Las erratas están vivas
Corregir un texto escrito es una tarea titánica. Es más difícil que escribirlo. Ya lo dijo Borges: "Publico para dejar de corregir". Y es que, entre corrección y corrección se cuelan a veces más erratas de las que había. Pero el autor es el menos capacitado para detectarlas.
Corregir un texto escrito es una tarea titánica. Es más difícil que escribirlo. Ya lo dijo Borges: "Publico para dejar de corregir". Y es que, entre corrección y corrección se cuelan a veces más erratas de las que había. Pero el autor es el menos capacitado para detectarlas.
Soñé hace poco que estaba hablando en público de la dificultad de corregir las erratas y de su tipología: entre otras, las debidas a errores dactilares (si escribes sobre el teclado), las generadas al cambiar alguna palabra o frase, y las que permanecen ocultas al ojo propio, normalmente porque leemos muy deprisa.
De repente, al escuchar mis palabras, los libros que estaban presentes en la sala se abrieron y comenzaron a salir de ellos erratas de todo tipo, dando saltos y haciéndose perfectamente visibles. Se pegaban al micrófono y no me dejaban hablar. Se sentaban entre el público entorpeciendo su visión. Se armó un buen escándalo.
Cada vez estoy más convencido de que para corregir textos se necesitan expertos de verdad. Pero esa es una especie en vías de extinción. En los periódicos, y en no pocas editoriales, esa figura ha sido sustituida por los propios autores, por amigos de estos, o por becarios. Y ni unos ni otros suelen estar bien dotados para fulminar las erratas.
Para detectarlas y corregirlas hay que ser como un cíclope. Hay que mirar los textos con un solo ojo. Sin piedad. Si miras los escritos con los dos ojos, con cariño -como hace el autor-, siempre se te escapa algún disparate. O generas más errores al cambiar algo para evitar repeticiones, o para que se entienda mejor, o para darle una sonoridad que inicialmente no tenía.
Si eres un amigo del autor, es difícil que puedas ayudarle a corregir de una forma definitiva. Sin darte cuenta, te dejas invadir por las erratas. Las consideras parte esencial de lo que escribe tu amigo y les perdonas la vida.
Y si eres un becario inexperto, lo que puede suceder es imprevisible. Tu escaso sueldo ayuda a mejorar los resultados contables de quien te paga, pero puede resquebrajar de manera peligrosa su imagen pública. Eso, suponiendo que en su negocio se dé importancia a la ardua tarea de combatir las erratas.
Conclusión: la verdad es que solo se me ocurren dos opciones. La primera y más sensata es la que recomiendan los más avezados: dejar reposar los textos y no tener prisa por publicarlos. Volverlos a leer, como si no fueran tuyos. Borrar las palabras que no son necesarias y "dejar solo las que merecen existir porque son mejores que el silencio", como decía Galeano que decían Onetti y Rulfo.

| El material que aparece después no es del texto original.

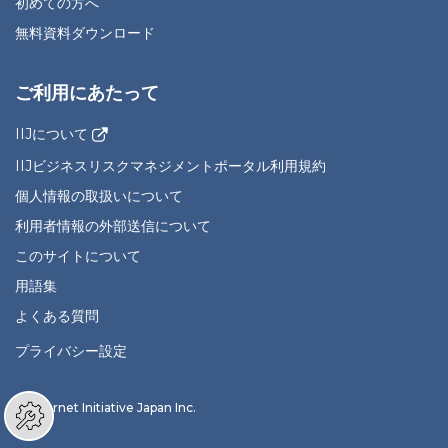
初めての方へ
無料資料ダウンロード
ご利用にあたって
IIJについて
IIJビジネスリスクマネジメントポータル利用規約
個人情報の取扱いについて
利用者情報の外部送信について
このサイトについて
用語集
よくある質問
プライバシー設定
© Internet Initiative Japan Inc.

La segunda está más en consonancia con nuestros tiempos: permitir que las erratas tengan vida propia. Al menos se hablará de ellas y, en consecuencia, también se hablará del autor. Habrá incluso quien piense que forman parte de un nuevo estilo que se está gestando en las redes globales globalizables.
Y ya se sabe: en el mundo editorial, impreso o virtual, informativo o literario, científico o divulgativo, más vale que se hable de ti, aunque sea para ponerte a caer de un burro.
Dejemos que las erratas sugieran por sí mismas, o acabemos con ellas de un modo profesional. Pero las medias tintas no dejan satisfecho a casi nadie. Ni siquiera a las propias erratas.